Che la ripetizione è una sublime forma di cambiamento ce l’hanno scritto nei manuali, questi finissimi e geniali avventurieri del pianoforte ghiacciato nelle tundre. Ma sarebbe ingannevolissimo pensare che è tutto qui, che si tratta di un esercizio di stile. Si tratta invece di un nuovo modo di condurre la lezione, oltre che di pura musicalità.

Questa impeccabile genìa giovanile zurighese è, in effetti, al di sopra di ogni sospetto. Credenziali perfette, produzione autorevolissima, presentazione stilizzata senza forzature nè rigidità. Dovrebbe regolarsi su queste forme il futuro delle nostre speranze ardite, quelle che si considerano poggiate sull’equità della musica.

Tutta questa eleganza non è mai affettata, inoltre, probabilmente perchè articolata su di una calistenia superiore, su un’idea della forma assolutamente al passo con i tempi. Sono proprio questi tempi che si riflettono meglio nelle cristalline composizioni, magari contemplati da un punto di vista eccessivamente privilegiato, ma tant’è, qui siamo tutti degli oziosi privilegiati.

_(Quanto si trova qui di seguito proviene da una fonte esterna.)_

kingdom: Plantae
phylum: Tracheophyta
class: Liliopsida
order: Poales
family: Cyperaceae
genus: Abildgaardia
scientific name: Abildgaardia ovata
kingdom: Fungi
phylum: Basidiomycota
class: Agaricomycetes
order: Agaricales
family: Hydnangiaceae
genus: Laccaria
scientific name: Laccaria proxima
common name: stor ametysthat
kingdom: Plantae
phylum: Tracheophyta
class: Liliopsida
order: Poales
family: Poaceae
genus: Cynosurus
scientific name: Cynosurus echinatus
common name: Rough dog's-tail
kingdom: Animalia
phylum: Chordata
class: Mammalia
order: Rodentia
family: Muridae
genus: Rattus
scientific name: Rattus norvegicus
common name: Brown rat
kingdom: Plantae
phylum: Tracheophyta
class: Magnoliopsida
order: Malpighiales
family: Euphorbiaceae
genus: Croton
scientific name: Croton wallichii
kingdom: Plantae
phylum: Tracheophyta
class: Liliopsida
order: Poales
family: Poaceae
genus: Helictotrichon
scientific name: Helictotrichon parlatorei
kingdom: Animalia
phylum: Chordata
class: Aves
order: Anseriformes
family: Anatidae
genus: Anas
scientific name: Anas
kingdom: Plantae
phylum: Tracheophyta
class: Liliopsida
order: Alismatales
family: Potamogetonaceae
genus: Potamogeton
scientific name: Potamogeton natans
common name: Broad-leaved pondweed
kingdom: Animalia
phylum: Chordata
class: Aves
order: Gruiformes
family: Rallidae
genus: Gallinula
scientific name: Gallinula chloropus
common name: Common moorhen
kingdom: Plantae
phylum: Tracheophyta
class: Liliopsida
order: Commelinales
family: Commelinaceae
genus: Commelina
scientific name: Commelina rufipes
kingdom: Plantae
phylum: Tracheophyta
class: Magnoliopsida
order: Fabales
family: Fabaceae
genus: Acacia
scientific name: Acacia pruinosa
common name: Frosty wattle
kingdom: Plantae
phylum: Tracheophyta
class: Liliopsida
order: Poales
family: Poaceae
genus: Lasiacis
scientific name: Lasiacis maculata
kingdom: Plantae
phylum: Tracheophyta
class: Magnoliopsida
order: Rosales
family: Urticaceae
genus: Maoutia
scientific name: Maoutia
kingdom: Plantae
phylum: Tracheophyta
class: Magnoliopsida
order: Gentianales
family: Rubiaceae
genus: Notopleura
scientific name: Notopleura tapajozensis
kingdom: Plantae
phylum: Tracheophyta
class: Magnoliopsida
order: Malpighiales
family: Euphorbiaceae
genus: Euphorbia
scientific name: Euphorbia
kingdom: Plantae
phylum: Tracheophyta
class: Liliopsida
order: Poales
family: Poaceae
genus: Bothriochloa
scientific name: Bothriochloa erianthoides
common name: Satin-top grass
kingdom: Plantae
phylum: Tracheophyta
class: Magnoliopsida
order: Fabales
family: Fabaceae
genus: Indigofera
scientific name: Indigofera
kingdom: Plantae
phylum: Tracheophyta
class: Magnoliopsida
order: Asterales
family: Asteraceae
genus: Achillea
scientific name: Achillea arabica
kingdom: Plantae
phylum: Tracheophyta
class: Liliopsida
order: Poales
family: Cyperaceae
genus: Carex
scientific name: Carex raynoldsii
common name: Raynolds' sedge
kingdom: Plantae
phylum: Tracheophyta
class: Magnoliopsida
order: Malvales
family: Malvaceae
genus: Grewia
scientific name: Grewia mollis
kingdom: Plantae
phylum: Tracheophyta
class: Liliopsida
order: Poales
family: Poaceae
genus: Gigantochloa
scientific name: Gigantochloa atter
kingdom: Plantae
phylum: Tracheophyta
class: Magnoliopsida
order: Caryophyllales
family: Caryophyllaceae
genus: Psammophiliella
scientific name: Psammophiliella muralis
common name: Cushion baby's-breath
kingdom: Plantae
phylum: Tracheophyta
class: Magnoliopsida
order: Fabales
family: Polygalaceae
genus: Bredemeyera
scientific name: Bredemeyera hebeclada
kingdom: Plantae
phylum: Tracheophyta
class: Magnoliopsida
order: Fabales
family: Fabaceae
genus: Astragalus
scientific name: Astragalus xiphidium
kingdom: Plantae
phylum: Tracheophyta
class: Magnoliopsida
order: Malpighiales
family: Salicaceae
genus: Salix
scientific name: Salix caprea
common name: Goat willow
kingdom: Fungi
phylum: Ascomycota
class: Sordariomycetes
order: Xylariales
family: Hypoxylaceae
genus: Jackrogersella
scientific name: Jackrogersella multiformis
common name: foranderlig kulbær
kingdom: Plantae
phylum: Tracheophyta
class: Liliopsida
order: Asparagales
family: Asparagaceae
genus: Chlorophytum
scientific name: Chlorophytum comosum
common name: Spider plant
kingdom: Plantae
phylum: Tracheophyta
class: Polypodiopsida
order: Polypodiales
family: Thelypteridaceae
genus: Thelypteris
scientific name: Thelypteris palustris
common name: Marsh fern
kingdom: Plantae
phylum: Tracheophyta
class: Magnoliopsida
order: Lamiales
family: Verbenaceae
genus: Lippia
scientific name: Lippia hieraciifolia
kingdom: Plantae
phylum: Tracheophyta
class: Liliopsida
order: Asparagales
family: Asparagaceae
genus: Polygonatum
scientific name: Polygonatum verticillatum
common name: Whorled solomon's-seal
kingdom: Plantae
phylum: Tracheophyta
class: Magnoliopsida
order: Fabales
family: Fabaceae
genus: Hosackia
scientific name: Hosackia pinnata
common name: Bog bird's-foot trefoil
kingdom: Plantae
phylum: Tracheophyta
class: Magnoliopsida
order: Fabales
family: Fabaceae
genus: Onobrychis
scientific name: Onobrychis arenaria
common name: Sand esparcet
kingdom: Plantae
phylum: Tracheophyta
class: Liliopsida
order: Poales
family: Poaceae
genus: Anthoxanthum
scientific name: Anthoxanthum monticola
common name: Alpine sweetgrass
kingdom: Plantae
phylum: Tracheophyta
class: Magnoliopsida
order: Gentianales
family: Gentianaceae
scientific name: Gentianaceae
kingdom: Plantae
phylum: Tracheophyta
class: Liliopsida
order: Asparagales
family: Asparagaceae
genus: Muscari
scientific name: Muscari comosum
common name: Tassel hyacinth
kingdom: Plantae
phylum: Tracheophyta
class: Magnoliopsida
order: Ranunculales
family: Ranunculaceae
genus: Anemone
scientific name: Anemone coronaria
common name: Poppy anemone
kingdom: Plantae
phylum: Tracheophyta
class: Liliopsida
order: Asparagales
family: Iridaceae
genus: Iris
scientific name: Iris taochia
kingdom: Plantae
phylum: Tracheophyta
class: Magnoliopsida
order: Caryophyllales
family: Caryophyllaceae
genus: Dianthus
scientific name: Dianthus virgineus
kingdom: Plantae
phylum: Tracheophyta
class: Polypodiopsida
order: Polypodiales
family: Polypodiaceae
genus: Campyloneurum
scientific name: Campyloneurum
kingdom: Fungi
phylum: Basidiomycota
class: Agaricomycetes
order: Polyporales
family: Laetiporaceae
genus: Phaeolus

Nessuna letteratura stampata potrebbe mai eguagliare queste trasparenze, a questo penso sul mio balcone mentre mi lascio incantare dalle luci mattutine di un pascolo montano. Nessuna narrazione linguistica è all’altezza di una registrazione compiuta così tanto in buona fede. Trovate un luogo perfetto, nel vostro ipod e nel vostro cuore per questi giovani signori del movimento e dell’equilibrio, e andate in pace.